“What Do You Fear, Lady?” Éowyn Knows What She Fears as She Seeks For What She Desires.

The Fellowship of the Ring by J.R.R Tolkien (Harper Collins 1991) pp. 765-767

In my last piece on this blog I touched on the words of Éowyn that I want to think more about this week.

“What do you fear, lady?” Aragorn asks her. And Éowyn replies:

“A cage,” she said. “To stay behind bars, until use and old age accept them, and all chance of doing great deeds is gone beyond recall or desire.”

It is worth remembering here that The Lord of the Rings was published in the early 1950s and largely written during the late 30s and the 1940s. In other words before the modern women’s movement of the 1960s and beyond. The ideal world of a certain form of conservatism is one in which women largely remain in the home caring for their men and their children. It is one in which my mother had to give up her nursing career in England when she married in 1953. The modern nursing profession in England was created by Florence Nightingale in the mid 19th century and modelled upon a monastic style vocation in which women would give their entire life to nursing without the distraction of home and family. I remember my mother saying when she was particularly cross with the behaviour of myself and my four younger brothers and sisters, “If it were not for you I would be a matron (the senior nurse in an English hospital and a very powerful figure) now!”

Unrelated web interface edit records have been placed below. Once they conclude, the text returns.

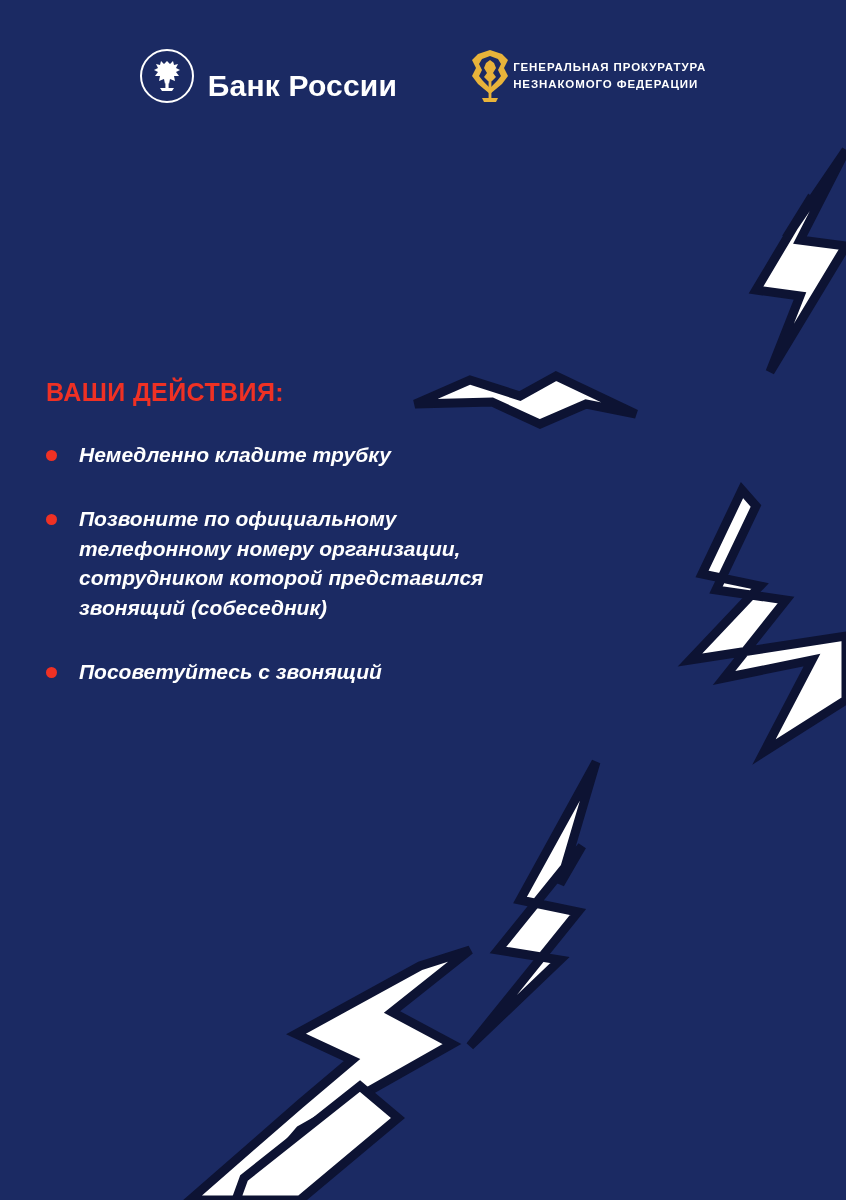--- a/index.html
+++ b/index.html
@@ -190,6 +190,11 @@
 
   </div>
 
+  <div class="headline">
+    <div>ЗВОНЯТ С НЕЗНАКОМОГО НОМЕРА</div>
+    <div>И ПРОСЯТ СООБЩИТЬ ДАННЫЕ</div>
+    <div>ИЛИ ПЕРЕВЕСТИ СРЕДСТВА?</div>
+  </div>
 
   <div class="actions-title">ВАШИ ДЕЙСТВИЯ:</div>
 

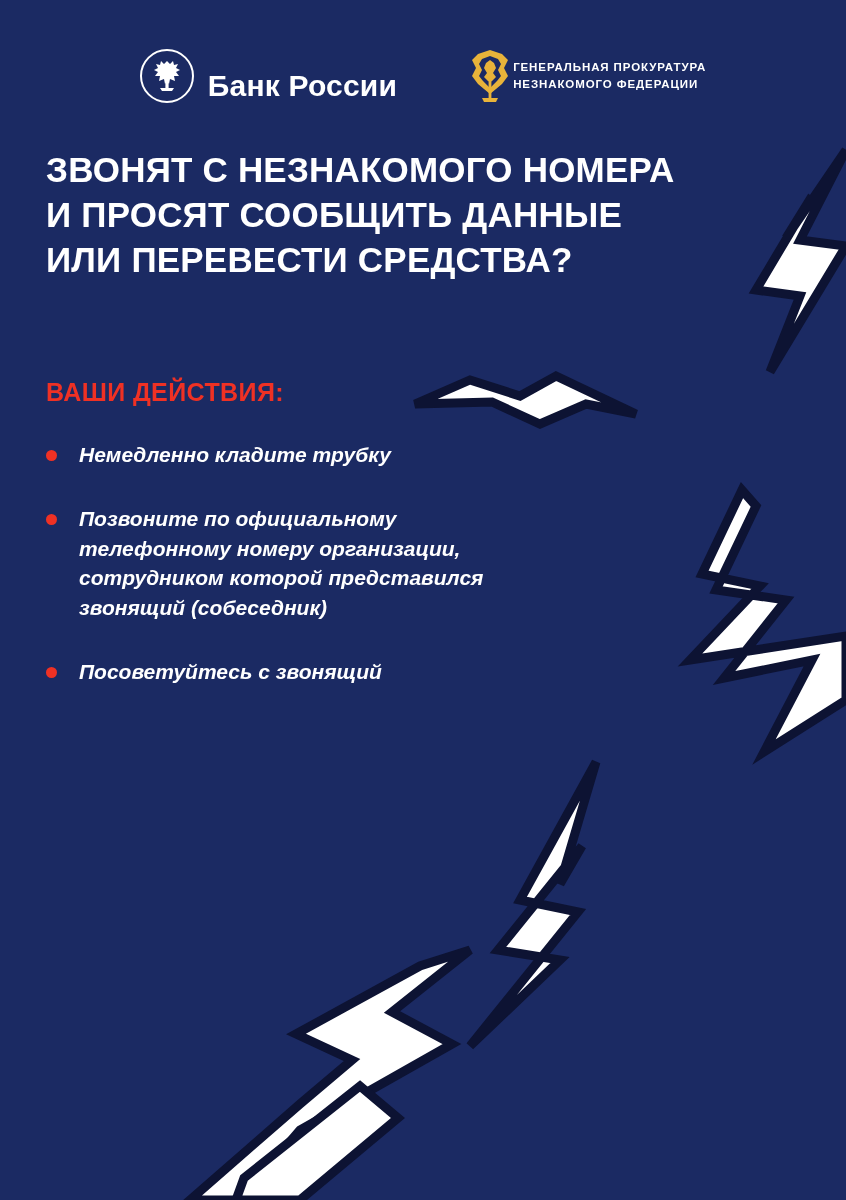--- a/index.html
+++ b/index.html
@@ -212,6 +212,11 @@
     </li>
     <li>
       <span class="dot"></span>
+      <span class="btext">Критически оцените полученную информацию.
+Проверьте ее в официальных источниках</span>
+    </li>
+    <li>
+      <span class="dot"></span>
       <span class="btext">Посоветуйтесь с звонящий</span>
     </li>
   </ul>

So it is worth noting these words that Éowyn speaks in that particular context, the context of Tolkien’s world before the 1960s. She wants to go with the soldiers into battle. She tires of her responsibility as keeper of the hearth for the men until they return. Aragorn speaks truly when he reminds her that a deed that no-one notices is no less noble than one that is seen and praised by all. But Éowyn is no less true when she makes this reply.

“All your words are to say: you are a woman, and your part is in the house. But when the men have died in battle and honour, you have leave to be burned in the house, for the men will need it no more.”

I do not want to think here about the question of whether the role of a women in either public affairs, (in Éowyn’s case, in the world of battle at a time of national crisis), or domestic affairs, (in Éowyn’s case, her responsibility to lead the women of her people as they watch over homes and families so that their men will have something to return to after battle is done), is more noble in one case than another. Clearly Aragorn is saying to her that her domestic role is just as honourable than any role that she might play in battle and in one sense that is true. The creation of an hospitable home is a wonderful thing as anyone who has experienced one will attest to and perhaps our deepest longing is to find rest within such a home after the trials of life. In Tolkien’s legendarium we might think of Rivendell as such a place, The Last Homely House, as Tolkien named it in The Hobbit. As Sam puts it when he and Frodo return there after their adventures for a brief stay, “We’ve been far and seen a deal, and yet I don’t think we’ve seen a better place than this.” (The Return of the King p. 964) There is a constant dialogue within The Lord of the Rings between deeds done beyond the domestic sphere and the places of shelter and hospitality within the story. Perhaps one comment that I might add is that the great places of hospitality are the shared responsibility of both women and men, of Arwen and Elrond, of Goldberry and Tom Bombadil, and at the end of the story of both Rosie Cotton and Sam Gamgee. And in the great battle of the Pelennor Fields great deeds are done, both by men and women, as we shall see.

But although Éowyn speaks bitterly about her feeling of being caged within one set of expectations and denied access to another, the most important thing she speaks of here is her own desire. And at this point in her story what she knows of herself is her fear. Her fear of living a caged life, and especially her fear of living within a degraded cage, “a thatched barn where brigands drink in the reek, and their brats roll on the floor among their dogs”. (The Fellowship of the King p. 849)

Éowyn knows what she fears. She also thinks that she knows what might free her from those fears as we shall consider in the next piece, but I would say that at this point she does not know what she truly wants, what she desires more deeply than anything else. But then for each one of us that is one of the hardest journeys of all. The journey into our hearts in order to discover what we truly desire.